(Entries drawn from a collection)

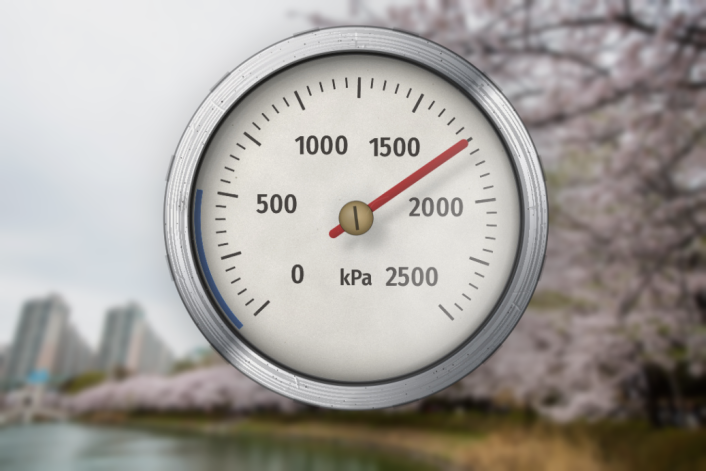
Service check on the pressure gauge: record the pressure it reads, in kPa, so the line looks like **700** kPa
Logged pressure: **1750** kPa
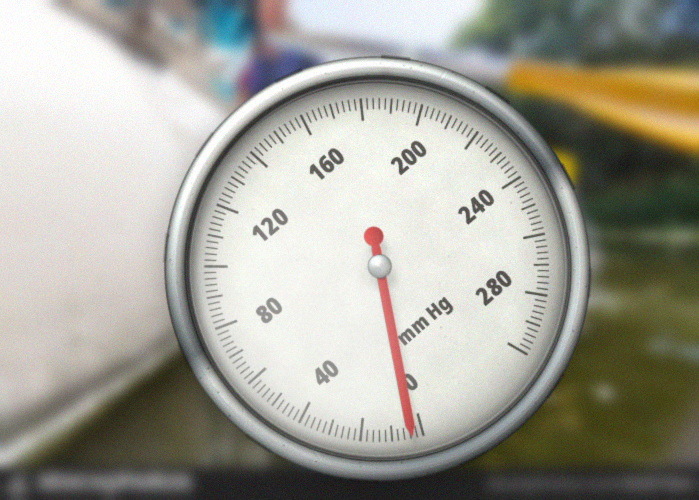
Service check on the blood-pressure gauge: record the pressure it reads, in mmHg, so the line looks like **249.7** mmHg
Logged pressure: **4** mmHg
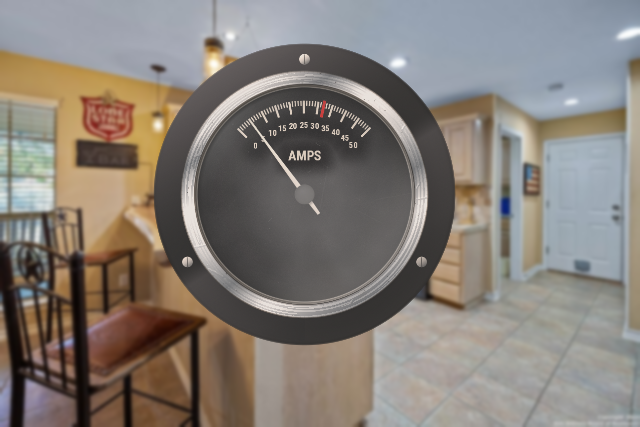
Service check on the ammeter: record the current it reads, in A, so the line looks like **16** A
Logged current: **5** A
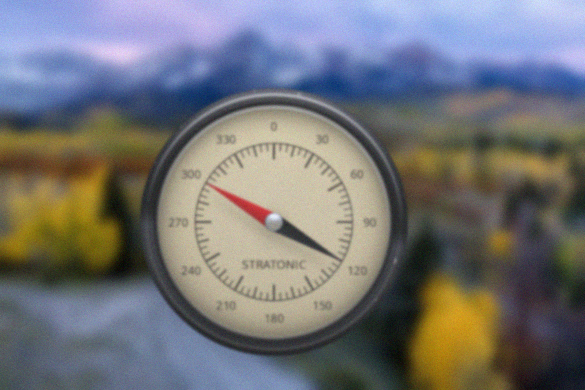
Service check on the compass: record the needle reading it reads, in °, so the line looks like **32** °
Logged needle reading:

_Problem description_. How many of the lines above contain the string "mmHg"? Reply with the number alone.

_Written solution_. 2